Diplom-Psychologin Sabine Fuchtler und Diplom-Sozialpädagogin Christine Hirmer nehmen sich Zeit für individuelle Beratungsgespräche, helfen den Eltern, kindliche Signale besser zu verstehen, und entwickeln gemeinsam mit ihnen Handlungsansätze für den Alltag. "Oft zeigen sich Fortschritte bereits nach wenigen Gesprächen", sagt Hirmer.
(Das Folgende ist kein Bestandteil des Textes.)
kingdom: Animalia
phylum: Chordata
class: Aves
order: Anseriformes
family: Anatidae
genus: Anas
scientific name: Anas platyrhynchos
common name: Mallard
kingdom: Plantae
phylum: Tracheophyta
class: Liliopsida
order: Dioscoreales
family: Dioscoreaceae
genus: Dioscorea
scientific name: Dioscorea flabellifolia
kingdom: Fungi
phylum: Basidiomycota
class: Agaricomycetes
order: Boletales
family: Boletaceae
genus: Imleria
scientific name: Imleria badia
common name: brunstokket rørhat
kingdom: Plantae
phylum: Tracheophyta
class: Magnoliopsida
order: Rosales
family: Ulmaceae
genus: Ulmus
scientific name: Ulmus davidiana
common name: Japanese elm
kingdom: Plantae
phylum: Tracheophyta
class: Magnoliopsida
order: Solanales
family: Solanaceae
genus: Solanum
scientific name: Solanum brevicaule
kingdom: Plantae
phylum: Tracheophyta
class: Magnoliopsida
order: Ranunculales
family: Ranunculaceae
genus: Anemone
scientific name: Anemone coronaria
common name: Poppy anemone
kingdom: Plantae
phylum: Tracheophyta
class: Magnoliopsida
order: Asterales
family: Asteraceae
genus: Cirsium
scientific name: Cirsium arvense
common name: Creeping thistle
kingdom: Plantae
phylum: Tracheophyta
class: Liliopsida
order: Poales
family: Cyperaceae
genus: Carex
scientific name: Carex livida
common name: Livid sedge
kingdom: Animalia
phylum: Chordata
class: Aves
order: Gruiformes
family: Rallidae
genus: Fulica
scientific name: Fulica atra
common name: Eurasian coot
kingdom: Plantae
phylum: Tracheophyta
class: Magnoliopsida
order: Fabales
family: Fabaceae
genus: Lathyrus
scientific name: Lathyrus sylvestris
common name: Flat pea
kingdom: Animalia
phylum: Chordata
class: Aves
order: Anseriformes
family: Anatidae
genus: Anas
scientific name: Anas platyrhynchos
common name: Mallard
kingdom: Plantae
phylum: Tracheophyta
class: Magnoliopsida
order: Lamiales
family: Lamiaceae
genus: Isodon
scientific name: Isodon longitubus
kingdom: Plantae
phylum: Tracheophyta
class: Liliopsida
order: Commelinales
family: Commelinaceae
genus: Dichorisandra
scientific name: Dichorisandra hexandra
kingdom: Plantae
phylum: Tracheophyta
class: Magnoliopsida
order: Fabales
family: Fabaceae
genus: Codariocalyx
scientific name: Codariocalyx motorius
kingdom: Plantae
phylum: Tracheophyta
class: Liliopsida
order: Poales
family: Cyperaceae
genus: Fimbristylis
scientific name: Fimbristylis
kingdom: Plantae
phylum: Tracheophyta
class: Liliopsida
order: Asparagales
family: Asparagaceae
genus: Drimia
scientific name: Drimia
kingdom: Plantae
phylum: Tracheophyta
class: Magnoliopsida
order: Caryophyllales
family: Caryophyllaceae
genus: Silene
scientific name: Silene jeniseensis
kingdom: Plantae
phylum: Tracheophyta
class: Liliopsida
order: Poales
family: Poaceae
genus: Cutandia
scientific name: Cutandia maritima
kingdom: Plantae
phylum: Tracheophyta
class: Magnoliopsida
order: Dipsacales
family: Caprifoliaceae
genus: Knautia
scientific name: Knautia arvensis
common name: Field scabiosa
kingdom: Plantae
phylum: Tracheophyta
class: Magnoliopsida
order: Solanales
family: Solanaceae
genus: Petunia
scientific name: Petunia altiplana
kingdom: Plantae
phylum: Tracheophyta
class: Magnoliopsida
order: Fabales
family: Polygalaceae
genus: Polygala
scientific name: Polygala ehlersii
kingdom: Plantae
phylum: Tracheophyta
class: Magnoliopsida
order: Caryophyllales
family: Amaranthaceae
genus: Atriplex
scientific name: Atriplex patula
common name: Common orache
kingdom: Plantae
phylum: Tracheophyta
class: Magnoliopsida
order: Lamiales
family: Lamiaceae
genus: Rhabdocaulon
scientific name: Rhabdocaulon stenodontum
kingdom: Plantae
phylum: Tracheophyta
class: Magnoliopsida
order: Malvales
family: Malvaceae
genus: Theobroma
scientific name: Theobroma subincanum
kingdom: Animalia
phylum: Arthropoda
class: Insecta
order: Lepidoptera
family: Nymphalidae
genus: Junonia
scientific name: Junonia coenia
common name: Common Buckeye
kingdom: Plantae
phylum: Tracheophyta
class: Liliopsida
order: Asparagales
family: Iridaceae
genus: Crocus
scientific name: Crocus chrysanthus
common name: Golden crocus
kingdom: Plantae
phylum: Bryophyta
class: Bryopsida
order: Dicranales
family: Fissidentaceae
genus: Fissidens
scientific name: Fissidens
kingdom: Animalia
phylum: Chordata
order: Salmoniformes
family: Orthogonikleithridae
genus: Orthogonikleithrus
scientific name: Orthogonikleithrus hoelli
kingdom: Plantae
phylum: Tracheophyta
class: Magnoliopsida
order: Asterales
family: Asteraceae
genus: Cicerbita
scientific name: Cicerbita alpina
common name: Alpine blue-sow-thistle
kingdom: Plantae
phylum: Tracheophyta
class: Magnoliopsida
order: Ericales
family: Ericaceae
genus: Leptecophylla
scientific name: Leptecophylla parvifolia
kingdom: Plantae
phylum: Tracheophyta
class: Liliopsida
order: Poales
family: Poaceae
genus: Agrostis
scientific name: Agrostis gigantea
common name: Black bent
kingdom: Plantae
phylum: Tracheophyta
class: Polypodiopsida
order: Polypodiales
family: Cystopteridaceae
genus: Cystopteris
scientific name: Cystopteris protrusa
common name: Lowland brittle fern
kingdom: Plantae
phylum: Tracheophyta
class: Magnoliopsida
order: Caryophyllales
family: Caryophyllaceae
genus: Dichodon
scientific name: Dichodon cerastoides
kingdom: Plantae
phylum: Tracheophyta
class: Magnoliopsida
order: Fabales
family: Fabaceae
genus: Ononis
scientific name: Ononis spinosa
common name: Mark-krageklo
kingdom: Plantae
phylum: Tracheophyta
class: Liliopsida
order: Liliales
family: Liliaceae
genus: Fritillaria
Die ausgebildete Beraterin für Säuglinge und Kleinkinder erklärt den Eltern, wie sie auf Schrei- und Trotzanfälle reagieren sollen, wie sie den Kindern das Einschlafen erleichtern und wie "entspannte Situationen beim Füttern" herstellen können.

"Regulierungsprobleme von Säuglingen und Kleinkindern sollten frühzeitig behandelt werden", erklärt Fuchtler. Wenn es den Eltern nicht gelinge, diese Probleme in den Griff zu bekommen, bestehe die Gefahr von Spätfolgen. Je früher man den Eltern helfen könne, "desto seltener entstehen chronische Probleme".

Der Leiter der Erziehungsberatungsstelle, Franz Klarner, berichtet: Im vergangenen Jahr haben sich 397 Familien zu unterschiedlichen Themen an die Einrichtung in der Höflinger Straße in Schwandorf gewandt.